This is a response to this article, “Our Sleep Training Nightmare,” published in the New York Times 10/7/16, by Lisa Selin Davis. Thanks to Justin Smith AKA the Doc Smitty for bringing this to my attention.
Thanks so much for sharing this article, painful as it must have been. I routinely care for children who have struggled with sleep since early infancy. It’s not clear why some children struggle with sleep more than others. In infancy, sleep problems may have to do with temperament, which is the word used to describe personality traits which may be present from birth. The fact is, most good sleepers are born, but some kids needs some help. Most of these kids will have improvement in their sleep behavior by kindergarten. Some, like your daughter, may continue to struggle and are failed by conventional advice. I routinely see teenagers with a similar history in clinic. As you point out in your article, this takes a huge toll on the child and the family.
I have a couple of thoughts after reading your article:
- I have never recommended locking a child in a room. My mentor Dr. Judy Owens taught me never to recommend this. I think this is really scary for kids who are struggling with insomnia and anxiety. I’m sorry that you received this bad advice.
- I would not equate sleep training simply with a cry-it-out (CIO) or extinction based approach. In fact, I don’t routine recommend CIO in children who are no longer sleeping in cribs, especially at your daughter’s age. (Don’t get me wrong— CIO has it’s place among sleep training methods, especially for younger children, and it can be very effective if done correctly). Other methods, including positive reinforcement or the “Excuse-Me Drill” may work better. If you want a great example of how to institute a practical and effective positive reinforcement program, I highly recommend this book by Dr. Alan Kazdin (affiliate link). One size fits all sleep advice DOES NOT work for children with long standing difficulties around sleep.
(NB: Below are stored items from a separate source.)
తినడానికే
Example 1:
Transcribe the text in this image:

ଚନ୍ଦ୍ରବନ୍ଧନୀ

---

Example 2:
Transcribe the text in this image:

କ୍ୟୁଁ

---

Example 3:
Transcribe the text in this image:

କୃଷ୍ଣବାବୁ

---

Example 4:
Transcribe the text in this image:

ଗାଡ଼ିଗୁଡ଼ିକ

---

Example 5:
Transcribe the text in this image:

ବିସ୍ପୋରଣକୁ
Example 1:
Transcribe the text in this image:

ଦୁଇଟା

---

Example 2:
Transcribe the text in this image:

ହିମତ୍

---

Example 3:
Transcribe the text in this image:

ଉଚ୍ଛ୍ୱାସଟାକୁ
- In your article you don’t mention any investigation into “medical” causes of insomnia. (Although you do mention that you saw a sleep doctor, so forgive me if this was already addressed). If you were seen in my clinic with this story, I would look for signs of restless leg syndrome and consider ordering an overnight sleep test to make sure that we are not missing an underlying medical problem which could be making this problem worse for your child. It is most likely that this is behavioral in origin, but it doesn’t hurt to make sure that there is not another hidden factor leading to these difficulties. That being said, I suspect that this is probably due to sleep onset association difficulties.
- In my clinic, I sometimes will try melatonin or even a short term trial of a prescription medication, coupled with a behavioral plan, with the goal of using the medication as a bridge to help the child transition to more independent sleep. Obviously, not every parent is comfortable with this, and I get that— I am very cautious about using any agents to promote sleep. But sometimes some kids need a little extra help.
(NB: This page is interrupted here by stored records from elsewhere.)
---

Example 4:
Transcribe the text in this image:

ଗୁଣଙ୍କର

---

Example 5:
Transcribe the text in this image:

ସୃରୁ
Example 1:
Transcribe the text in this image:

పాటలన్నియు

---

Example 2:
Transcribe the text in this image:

- Finally, this needs to be said: good sleep looks different for every family. If you have reached an equilibrium that works for you, your husband, and your children, that’s wonderful. I love this passage: “At night, after stories and turning out lights, both girls and I lie in bed, listening to the fan whir. There is no greater joy than this, the puzzle pieces of those two bodies fitting perfectly into mine. Maybe tonight they will stay here, all night, and accept the beautiful medicine of sleep. This is parenting, then: trying and failing and reaching and missing and sometimes getting it right, and always loving.”
I really appreciate your candor in sharing this article. Hearing about the struggles of others really helps other parents out. It also helped me get more insight into the difficulty that my patients and their families face.